# About this task
Your task is to repeat exactly the lines below between the line holding "8 City Administrator" and the line holding "12 Board may", inclusive, and only those.

======== Materials provided ========

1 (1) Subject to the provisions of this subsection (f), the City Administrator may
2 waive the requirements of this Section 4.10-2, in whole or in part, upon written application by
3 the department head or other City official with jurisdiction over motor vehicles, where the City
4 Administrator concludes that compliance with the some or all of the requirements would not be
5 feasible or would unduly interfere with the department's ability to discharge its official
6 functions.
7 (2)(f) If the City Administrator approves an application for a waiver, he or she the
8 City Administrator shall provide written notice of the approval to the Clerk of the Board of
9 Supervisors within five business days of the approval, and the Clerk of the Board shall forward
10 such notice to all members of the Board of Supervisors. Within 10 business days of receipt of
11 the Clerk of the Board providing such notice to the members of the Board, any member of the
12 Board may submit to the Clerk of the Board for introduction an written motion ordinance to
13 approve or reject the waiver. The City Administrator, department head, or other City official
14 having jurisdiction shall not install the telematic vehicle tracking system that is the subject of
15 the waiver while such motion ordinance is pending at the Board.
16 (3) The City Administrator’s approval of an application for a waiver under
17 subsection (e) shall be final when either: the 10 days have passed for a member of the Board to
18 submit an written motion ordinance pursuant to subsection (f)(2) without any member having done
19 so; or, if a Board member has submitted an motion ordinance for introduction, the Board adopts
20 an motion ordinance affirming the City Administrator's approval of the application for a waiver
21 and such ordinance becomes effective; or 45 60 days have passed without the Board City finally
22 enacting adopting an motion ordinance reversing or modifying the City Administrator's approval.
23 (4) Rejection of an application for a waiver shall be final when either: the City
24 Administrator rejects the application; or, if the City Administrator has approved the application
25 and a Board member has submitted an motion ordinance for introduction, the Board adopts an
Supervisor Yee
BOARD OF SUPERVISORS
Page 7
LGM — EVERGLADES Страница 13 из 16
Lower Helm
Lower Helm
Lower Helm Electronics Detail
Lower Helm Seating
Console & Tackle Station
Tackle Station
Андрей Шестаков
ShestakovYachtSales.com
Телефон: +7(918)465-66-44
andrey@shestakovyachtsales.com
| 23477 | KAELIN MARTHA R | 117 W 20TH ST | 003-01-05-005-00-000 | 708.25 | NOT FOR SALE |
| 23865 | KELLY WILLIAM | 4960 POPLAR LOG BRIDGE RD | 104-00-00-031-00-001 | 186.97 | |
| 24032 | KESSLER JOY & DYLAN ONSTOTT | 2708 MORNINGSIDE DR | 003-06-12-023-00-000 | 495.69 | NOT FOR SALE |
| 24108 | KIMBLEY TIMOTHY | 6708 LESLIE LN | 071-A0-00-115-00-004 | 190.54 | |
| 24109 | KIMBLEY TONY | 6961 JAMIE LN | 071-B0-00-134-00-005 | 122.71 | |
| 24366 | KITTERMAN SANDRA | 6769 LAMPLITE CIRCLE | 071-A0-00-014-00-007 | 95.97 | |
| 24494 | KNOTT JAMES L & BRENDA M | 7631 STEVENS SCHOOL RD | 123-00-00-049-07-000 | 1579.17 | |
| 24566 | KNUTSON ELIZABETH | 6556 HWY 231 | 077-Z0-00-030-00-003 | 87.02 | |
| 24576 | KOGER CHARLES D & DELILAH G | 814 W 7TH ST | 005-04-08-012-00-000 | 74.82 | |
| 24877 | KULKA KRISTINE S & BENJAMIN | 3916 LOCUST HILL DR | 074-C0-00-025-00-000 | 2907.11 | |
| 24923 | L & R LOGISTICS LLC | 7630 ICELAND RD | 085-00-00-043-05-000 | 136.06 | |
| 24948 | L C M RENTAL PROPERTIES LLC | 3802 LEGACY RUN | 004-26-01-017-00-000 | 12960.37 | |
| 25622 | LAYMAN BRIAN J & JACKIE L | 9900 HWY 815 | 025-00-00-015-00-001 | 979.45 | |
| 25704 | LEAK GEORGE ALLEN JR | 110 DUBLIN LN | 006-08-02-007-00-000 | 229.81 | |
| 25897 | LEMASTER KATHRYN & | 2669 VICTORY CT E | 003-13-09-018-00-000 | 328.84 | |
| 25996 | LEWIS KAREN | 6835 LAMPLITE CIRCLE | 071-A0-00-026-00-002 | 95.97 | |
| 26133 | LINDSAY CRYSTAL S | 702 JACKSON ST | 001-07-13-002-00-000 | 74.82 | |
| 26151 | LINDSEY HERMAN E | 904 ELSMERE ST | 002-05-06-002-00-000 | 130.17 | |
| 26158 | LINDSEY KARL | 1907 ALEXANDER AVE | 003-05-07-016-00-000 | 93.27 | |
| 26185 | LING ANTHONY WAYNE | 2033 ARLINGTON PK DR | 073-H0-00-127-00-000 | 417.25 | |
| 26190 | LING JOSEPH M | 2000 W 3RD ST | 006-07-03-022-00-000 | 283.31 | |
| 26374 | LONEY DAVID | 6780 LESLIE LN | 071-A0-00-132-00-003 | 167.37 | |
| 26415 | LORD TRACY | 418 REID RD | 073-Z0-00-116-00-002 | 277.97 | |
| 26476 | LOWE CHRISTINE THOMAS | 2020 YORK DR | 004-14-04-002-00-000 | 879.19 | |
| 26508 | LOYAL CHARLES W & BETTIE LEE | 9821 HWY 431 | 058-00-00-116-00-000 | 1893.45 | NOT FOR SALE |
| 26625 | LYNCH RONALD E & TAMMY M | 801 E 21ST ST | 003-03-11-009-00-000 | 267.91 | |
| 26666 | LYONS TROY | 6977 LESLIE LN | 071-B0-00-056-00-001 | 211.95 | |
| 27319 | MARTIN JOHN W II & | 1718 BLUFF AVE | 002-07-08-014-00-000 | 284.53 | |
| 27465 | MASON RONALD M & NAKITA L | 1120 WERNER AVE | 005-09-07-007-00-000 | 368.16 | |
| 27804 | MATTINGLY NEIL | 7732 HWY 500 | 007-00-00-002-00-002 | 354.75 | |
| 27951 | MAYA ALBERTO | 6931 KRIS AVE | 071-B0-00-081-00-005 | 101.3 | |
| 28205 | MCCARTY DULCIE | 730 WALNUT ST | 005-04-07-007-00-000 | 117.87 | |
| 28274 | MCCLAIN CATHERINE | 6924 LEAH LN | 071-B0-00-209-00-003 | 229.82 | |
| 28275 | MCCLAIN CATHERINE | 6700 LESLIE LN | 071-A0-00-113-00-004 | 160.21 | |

========

# Reply
8 City Administrator shall provide written notice of the approval to the Clerk of the Board of
9 Supervisors within five business days of the approval, and the Clerk of the Board shall forward
10 such notice to all members of the Board of Supervisors. Within 10 business days of receipt of
11 the Clerk of the Board providing such notice to the members of the Board, any member of the
12 Board may submit to the Clerk of the Board for introduction an written motion ordinance to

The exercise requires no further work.